Фомич, разливая кашу по мискам, хрипло рассмеялся:
— Смотри, сударик да соколик! Теперь ты у нас и кашу делить будешь, и драки мирить. Не иначе, в «иваны» метишь!
— В «иваны» — нет, — улыбнулся я, забирая свою порцию. — А вот кандалы бы сменил — это да!
В углу, где сидели «поскользнувшиеся», кто-то злобно буркнул:
— Щас мы тебе кандалы сменим, жди…
Но даже он умолк, когда Тит, не отрываясь от еды, протянул в его сторону ложку — словно штык.
А Изя-Зосим, наблюдавший за всем из-за своих круглых очков, философски заметил:
— Ой, ну я вас умоляю! Разве можно так драться? Это же не по-людски! Надо было просто дать им по рублю — и все были бы довольны!
Народ заржал. Даже Сенька с Гришкой невольно ухмыльнулись.
Так и сидели — кто с синяками, кто со смехом, но все с полными мисками и сытые.
С утра после переклички я вновь заплатил унтеру две копейки и избавился от кандалов, стеречь меня поставили уже другого солдатика. Многие смотрели на меня с откровенной завистью и злобой.
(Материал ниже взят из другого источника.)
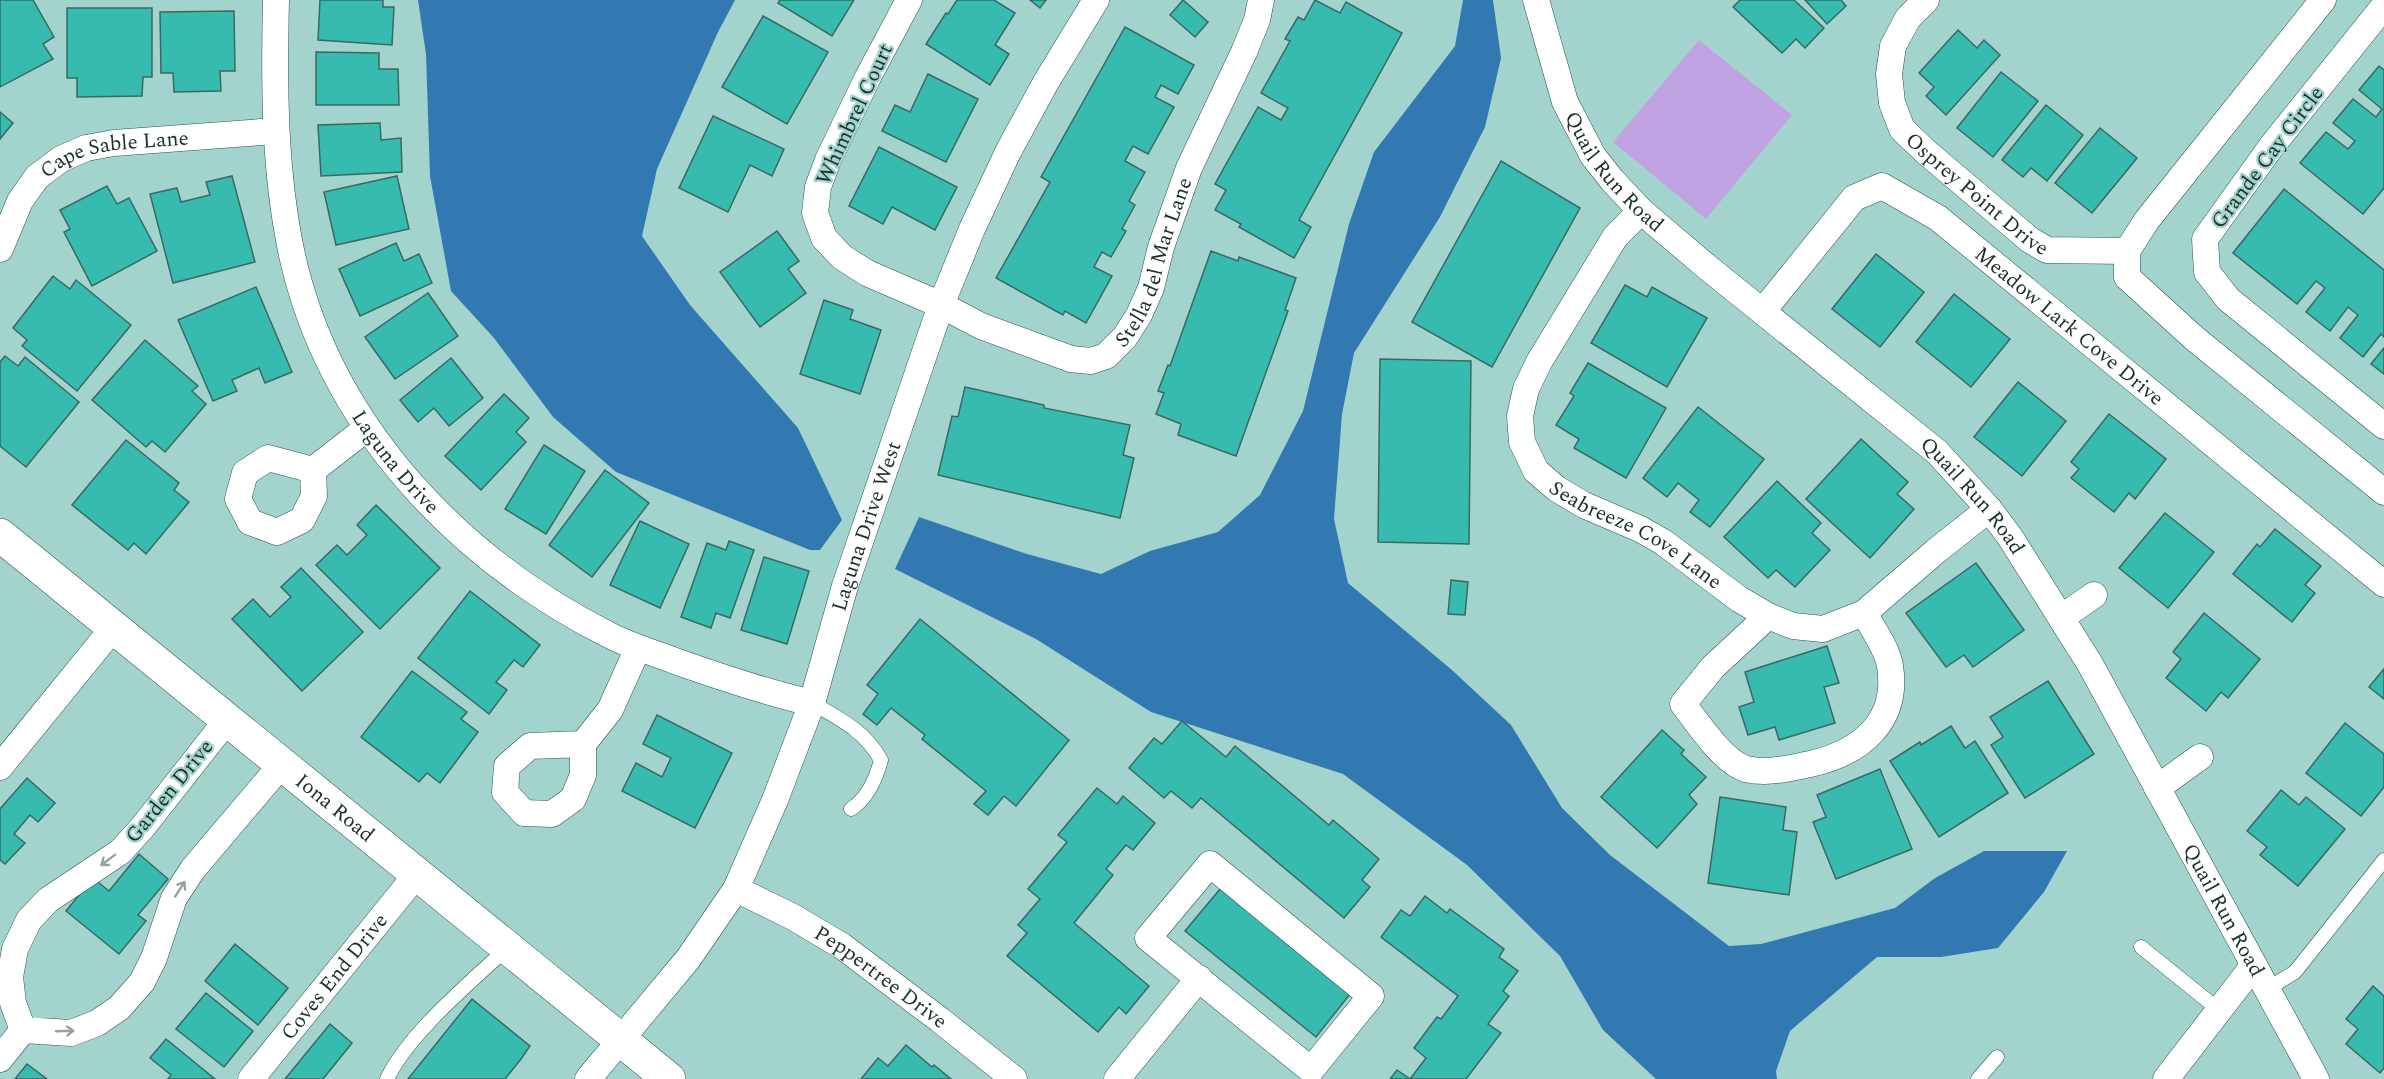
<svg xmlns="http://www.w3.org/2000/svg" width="2384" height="1079" font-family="Spectral,serif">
<rect width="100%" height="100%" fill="#a2d4cd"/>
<!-- green -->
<path fill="#c1a3e3" d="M1699,40L1792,115L1706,219L1613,142Z"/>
<!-- water -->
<g fill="#3279b1">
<path d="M418,0H735L718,32L657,169L642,236L690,305L798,428L842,520L820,550H810L616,472L553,417L494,338L451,291L430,176L426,54Z"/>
<path d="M1463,0H1493L1501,58L1485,127L1440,217L1354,353L1342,414L1334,519L1348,583L1452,670L1511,725L1562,808L1610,855L1729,946L1761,944L1895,908L1935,878L1984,851H2067L2044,892L1998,948L1941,957H1877L1790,1031L1776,1071L1777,1079H1656L1603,1030L1560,956L1467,865L1343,774L1151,712L1036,639L895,569L919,517L1027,554L1101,574L1150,551L1218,532L1260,495L1303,411L1349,224L1374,152L1455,46Z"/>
</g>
<!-- building -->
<g fill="#37bbaf" stroke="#3a6964" stroke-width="1.5">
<path d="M0,0H33L54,37L43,44L53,59L0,87Z"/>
<path d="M320,0H383V7H394L392,45L318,40Z"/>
<path d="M780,0H854L832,36L778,3Z"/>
<path d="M957,0H994L1015,13L995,45L1009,54L990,85L926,44L946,13L948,14Z"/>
<path d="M1030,0H1046L1040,8Z"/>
<path d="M1183,0L1208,22L1195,37L1170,15Z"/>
<path d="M1315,0L1340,13L1346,2L1402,33L1299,220L1311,227L1294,258L1239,227L1241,224L1215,210L1226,190L1215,184L1258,107L1281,120L1288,108L1261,93L1290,41L1285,39L1298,17L1304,20Z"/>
<path d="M1740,0H1794L1824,28L1805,48L1796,39L1782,53L1733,7Z"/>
<path d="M1805,0H1841L1846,6L1827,24Z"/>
<path d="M67,8H152V77H143L142,96L77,97V78H67Z"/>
<path d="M234,11L235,71H220L221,91L174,92L173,73H161L160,12Z"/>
<path d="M763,16L828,52L787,124L722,87Z"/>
<path d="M1125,27L1194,65L1178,94L1161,85L1155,97L1174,107L1148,154L1133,146L1125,161L1145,172L1129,201L1135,205L1122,229L1126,231L1111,257L1102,252L1094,267L1112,276L1086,323L1065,311L1063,315L996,278L1050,182L1041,177Z"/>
<path d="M1958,30L1977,48L1984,40L2000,55L1946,115L1926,96L1934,87L1919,73Z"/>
<path d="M316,52L379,53V69H398L399,105H316Z"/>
<path d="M2379,66L2384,70V188L2363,214L2300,163L2326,132L2348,149L2355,141L2333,123L2353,99L2376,117L2382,109L2359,90Z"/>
<path d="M2001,72L2038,101L1993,157L1957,128Z"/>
<path d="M928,74L978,99L946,162L882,131L895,105L910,112Z"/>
<path d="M2046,105L2083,135L2047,181L2031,168L2023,177L2002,160Z"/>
<path d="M0,112L13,123L0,139Z"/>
<path d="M713,116L784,149L772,176L750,165L728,212L679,188Z"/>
<path d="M380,123L381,140L401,138L402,172L321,176L318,125Z"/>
<path d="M2100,128L2137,158L2092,213L2055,183Z"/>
<path d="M879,147L957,187L935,230L892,207L883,224L849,206Z"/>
<path d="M1501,161L1580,208L1492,367L1412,322Z"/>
<path d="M232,176L255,262L173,283L150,194L177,188L181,202L210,195L206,182Z"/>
<path d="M397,176L409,229L336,245L324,192Z"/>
<path d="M107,186L117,204L129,198L157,251L92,286L64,232L70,229L60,210Z"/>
<path d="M2284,189L2384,270V337L2381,334L2363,357L2340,338L2358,315L2348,307L2330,331L2306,312L2325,288L2316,281L2297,304L2233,253Z"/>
<path d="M777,231L799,261L788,269L806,293L760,327L720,272Z"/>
<path d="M396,243L404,261L419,254L432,283L360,316L339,269Z"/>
<path d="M1211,251L1238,261L1239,257L1296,278L1285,310L1288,311L1236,456L1178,435L1181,424L1156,414L1164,393L1158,391L1168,365L1170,366Z"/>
<path d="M1876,254L1924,292L1880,347L1832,309Z"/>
<path d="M53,276L70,289L76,280L131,325L77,391L22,346L27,340L13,328Z"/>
<path d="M1625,285L1647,297L1652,287L1707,318L1667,387L1591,343Z"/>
<path d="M256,287L292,372L265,383L259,368L232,380L237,391L213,401L178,320Z"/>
<path d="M428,293L458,336L395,379L365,337Z"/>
<path d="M1954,294L2010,339L1971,387L1916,342Z"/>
<path d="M824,300L853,310L850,319L881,330L860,394L800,374Z"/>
<path d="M145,340L198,386L192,391L206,404L165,452L152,441L146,447L92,400Z"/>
<path d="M2384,348V374L2371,364Z"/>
<path d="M5,356L18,366L25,357L79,402L26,467L0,446V362Z"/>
<path d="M451,358L483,398L449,426L434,408L418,422L400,400Z"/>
<path d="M1380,359L1471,361L1469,544L1378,542Z"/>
<path d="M1588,363L1666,408L1626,478L1574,448L1579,439L1556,425L1574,396L1570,393Z"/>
<path d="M2018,382L2066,421L2022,476L1974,437Z"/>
<path d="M965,387L1044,405V408L1130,425L1123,455L1134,458L1120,518L938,475L952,416L958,417Z"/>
<path d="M504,394L529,418L516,432L526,442L481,490L445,456Z"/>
<path d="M1698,407L1764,459L1710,527L1690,512L1699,500L1678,483L1667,497L1643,478Z"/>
<path d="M2109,414L2166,459L2135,499L2129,493L2114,512L2071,478L2079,469L2071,462Z"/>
<path d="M1861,439L1908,482L1897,494L1914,509L1870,558L1806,499Z"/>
<path d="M126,440L179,483L174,490L189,502L146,554L134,543L128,550L72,505Z"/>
<path d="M544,445L585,471L546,534L505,509Z"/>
<path d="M605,470L649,503L592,577L549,545Z"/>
<path d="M1777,481L1821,523L1812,533L1830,550L1795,587L1776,570L1768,578L1724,537Z"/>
<path d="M376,505L440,568L380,629L316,565L337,545L347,555L367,535L357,525Z"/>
<path d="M2165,513L2214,552L2168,608L2119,568Z"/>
<path d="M640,521L689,544L660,608L610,585Z"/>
<path d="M2275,529L2321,566L2305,585L2315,593L2292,622L2233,574L2257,544L2260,547Z"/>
<path d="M729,541L754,550L730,618L716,613L711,628L681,617L707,543L726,550Z"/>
<path d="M764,557L809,571L787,644L741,630Z"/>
<path d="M1976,563L2024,630L1973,667L1964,655L1946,667L1906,613Z"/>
<path d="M301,568L363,632L302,691L232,619L253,599L270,617L291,597L281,587Z"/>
<path d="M1451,580L1468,582L1465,615L1448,614Z"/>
<path d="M470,591L540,645L523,667L514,660L496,682L507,690L489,714L418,658Z"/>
<path d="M2204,613L2260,659L2228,698L2221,692L2206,711L2166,678L2181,659L2173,652Z"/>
<path d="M920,619L1069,740L1016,806L1004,796L988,815L974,804L986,791L922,739L925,735L891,708L877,725L863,714L878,694L867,685Z"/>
<path d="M1827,646L1839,683L1824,687L1835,723L1779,740L1775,727L1748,735L1739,707L1754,702L1745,672Z"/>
<path d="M2384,669V699L2369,687Z"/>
<path d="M412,671L467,712L461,719L478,732L440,783L427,773L419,782L361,737Z"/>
<path d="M2048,681L2094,754L2025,798L1991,745L2003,737L1990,717Z"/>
<path d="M657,715L732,753L695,828L622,791L636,763L662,777L671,758L643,744Z"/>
<path d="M1182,721L1226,757L1235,746L1329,825L1333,820L1379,859L1362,880L1370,887L1344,918L1201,798L1192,808L1171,791L1164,798L1129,768L1154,738L1162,744Z"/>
<path d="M2345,723L2384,754V787L2361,816L2306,773Z"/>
<path d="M1951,726L1965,748L1975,741L2008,793L1939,837L1890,761L1920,742L1921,745Z"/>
<path d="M1662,730L1684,750L1681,754L1706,777L1689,795L1697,804L1657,848L1601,797Z"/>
<path d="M1880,769L1912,849L1836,879L1813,822L1826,817L1817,795Z"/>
<path d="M27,778L55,803L38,822L30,815L14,834L25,843L5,864L0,860V809Z"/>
<path d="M1097,788L1117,804L1123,796L1155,823L1133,850L1126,845L1106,869L1113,875L1074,923L1149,986L1126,1014L1119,1007L1098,1032L1007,956L1027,933L1018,925L1040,899L1028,889L1067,842L1058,835Z"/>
<path d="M2281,790L2299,805L2306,797L2345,829L2298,886L2260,855L2267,847L2247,831Z"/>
<path d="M1720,797L1786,807L1783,830L1797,832L1789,895L1708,883Z"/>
<path d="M139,854L168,879L138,915L146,921L119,954L66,911L93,878L109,891Z"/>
<path d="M1220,889L1350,994L1316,1037L1185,931Z"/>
<path d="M1425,896L1447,913L1450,909L1504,949L1499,957L1518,971L1503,991L1509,996L1488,1024L1501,1033L1466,1079H1410L1426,1058L1414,1048L1437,1017L1441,1019L1458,996L1381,937L1401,910L1410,916Z"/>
<path d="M235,944L288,988L258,1025L205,981Z"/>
<path d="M2373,986L2384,996V1068L2380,1073L2346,1044L2358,1029L2346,1019Z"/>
<path d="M206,993L253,1031L224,1067L176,1029Z"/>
<path d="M472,999L530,1046L521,1059L505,1079H408Z"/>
<path d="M330,1024L352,1043L323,1079H285Z"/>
<path d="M166,1039L215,1079H168L171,1075L150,1058Z"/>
<path d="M906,1045L932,1067L934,1065L951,1079H861L878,1058L888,1066Z"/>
<path d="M27,1064L47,1079H15Z"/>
<path d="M1397,1070L1410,1079H1390Z"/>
</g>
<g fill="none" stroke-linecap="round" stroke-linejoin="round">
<defs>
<g id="service">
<path d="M812,703C840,719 865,731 881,760C876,779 868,798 851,809"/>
<path d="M2141,947L2219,1010"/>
<path d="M2267,989L2295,972L2384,860"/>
<path d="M387,1079C409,1033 470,983 507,948"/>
<path d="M1978,1079L1997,1057"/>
</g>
<g id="minor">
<path id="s1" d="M276,0C274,86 274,171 292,255C330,426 458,559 611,636C631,646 654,653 675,661C720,677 765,692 812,703"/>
<path id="s2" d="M909,0L868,77L828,160L818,187L815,213L824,238L842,257L867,273L941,305L981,326L1071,359L1091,361L1106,356L1125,337L1139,315L1151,288L1161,247L1189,168L1244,52L1257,20L1261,0"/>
<path id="s3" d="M1536,0L1565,102L1593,156L1612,180L1641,211L1707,267L1937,452L1989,509L2010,537L2090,664L2316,1079"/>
<path id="s4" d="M1926,0L1908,18L1893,46L1889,74L1892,103L1902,129L1926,152L2030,240L2047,250L2127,251"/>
<path d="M2323,0L2147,220L2127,251V277L2194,338L2384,492"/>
<path d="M2384,6L2271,147L2205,239L2207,272L2228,299L2384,426"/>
<path id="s5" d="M1641,211L1615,237L1539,362L1526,389L1520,416L1522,442L1536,471L1557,489L1584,505L1640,529L1663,542L1739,599L1768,616L1793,626L1823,629L1864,613L1936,551L1989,509"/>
<path id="s6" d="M0,249L20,201L37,177L61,159L86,148L114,143L275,131"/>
<path id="s7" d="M1763,311L1854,198L1882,186L1938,218L2384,584"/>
<path d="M268,458L313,470L314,496L302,520L277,532L250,522L238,499L245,473Z"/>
<path d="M313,470L367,428"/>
<path d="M1768,616L1713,667L1683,704C1697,722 1723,762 1746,769C1768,774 1789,768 1810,764C1860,753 1899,722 1890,666C1887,648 1873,629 1864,613"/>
<path d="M2061,618L2094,595"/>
<path d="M227,720L142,828L120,852L48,900L29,920L15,949L10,977L13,1003L23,1030L71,1033L97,1023L119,1008L142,982L154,958L174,898L193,869L282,764"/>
<path d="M583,744V775L573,799L552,814L524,813L505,792L507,766L530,746Z"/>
<path d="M583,744L610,710L638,648"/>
<path d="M0,767L114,627"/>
<path d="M2157,788L2200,757"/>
<path d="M1210,864L1371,996L1311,1070L1148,938Z"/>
<path id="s8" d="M736,889L793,917L842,946L940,1020L1014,1079"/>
<path d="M0,1059L23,1030"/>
<path id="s9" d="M251,1079L417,874"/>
<path id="s10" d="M588,1079L688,959L736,889L775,800L812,703L845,586L941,305L972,229L1008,152L1046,82L1096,0"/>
<path d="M1117,1079L1199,978"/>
<path d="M2166,1079L2254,965"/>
</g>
<g id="tertiary">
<path id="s11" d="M0,535L669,1079"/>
</g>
</defs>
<!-- service casing -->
<use href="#service" stroke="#265751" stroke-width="15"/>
<!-- minor casing -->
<use href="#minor" stroke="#265751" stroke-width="27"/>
<!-- tertiary casing -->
<use href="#tertiary" stroke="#265751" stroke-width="34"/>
<!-- service -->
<use href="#service" stroke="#fff" stroke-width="14"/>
<!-- minor -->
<use href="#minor" stroke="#fff" stroke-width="26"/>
<!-- tertiary -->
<use href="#tertiary" stroke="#fff" stroke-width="33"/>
</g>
<!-- one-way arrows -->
<defs><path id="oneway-shaft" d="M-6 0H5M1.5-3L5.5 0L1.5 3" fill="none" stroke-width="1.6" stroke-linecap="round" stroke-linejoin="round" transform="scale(1.5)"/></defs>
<g stroke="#98a1a0">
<use href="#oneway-shaft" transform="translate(108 860) rotate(143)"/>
<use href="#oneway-shaft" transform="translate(180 889) rotate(-57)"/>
<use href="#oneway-shaft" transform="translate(65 1031) rotate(-2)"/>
</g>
<g text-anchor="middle" stroke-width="4.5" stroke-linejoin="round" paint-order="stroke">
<!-- street labels -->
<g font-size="21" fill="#1b2f2d" stroke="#a2d4cd">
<text transform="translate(854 114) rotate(-65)" y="7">Whimbrel Court</text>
<text transform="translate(2267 157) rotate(-53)" y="7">Grande Cay Circle</text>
<text dy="7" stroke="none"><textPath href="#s6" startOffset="165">Cape Sable Lane</textPath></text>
<text dy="7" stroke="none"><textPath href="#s3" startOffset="192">Quail Run Road</textPath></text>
<text dy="7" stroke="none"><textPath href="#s4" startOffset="242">Osprey Point Drive</textPath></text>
<text dy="7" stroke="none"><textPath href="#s2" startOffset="682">Stella del Mar Lane</textPath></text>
<text dy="7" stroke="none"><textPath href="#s7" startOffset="410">Meadow Lark Cove Drive</textPath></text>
<text dy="7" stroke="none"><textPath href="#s1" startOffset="490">Laguna Drive</textPath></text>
<text dy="7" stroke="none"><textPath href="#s3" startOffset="678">Quail Run Road</textPath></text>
<text dy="7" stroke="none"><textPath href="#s10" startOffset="627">Laguna Drive West</textPath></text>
<text dy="7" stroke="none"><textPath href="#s5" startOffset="418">Seabreeze Cove Lane</textPath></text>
<text transform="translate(169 791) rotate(-51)" y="7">Garden Drive</text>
<text dy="7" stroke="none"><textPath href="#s11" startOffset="432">Iona Road</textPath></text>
<text dy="7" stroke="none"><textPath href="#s3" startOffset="1164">Quail Run Road</textPath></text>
<text dy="7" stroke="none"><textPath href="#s9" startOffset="132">Coves End Drive</textPath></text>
<text dy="7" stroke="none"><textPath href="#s8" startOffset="170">Peppertree Drive</textPath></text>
</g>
</g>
</svg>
Зато Левицкий, увидев меня без кандалов, вновь гостеприимно пригласил в свои сани, где мы и продолжили коротать путь за беседой. Мне было любопытно узнать, как он здесь очутился, но тут не принято спрашивать. Кто захочеть, сам расскажет, да и корнет об обстоятельствах своего осуждения отзывался очень скупо, обмолвившись лишь, что на каторге он проведет следующие пятнадцать лет, если раньше не помрет от чахотки или иной болезни.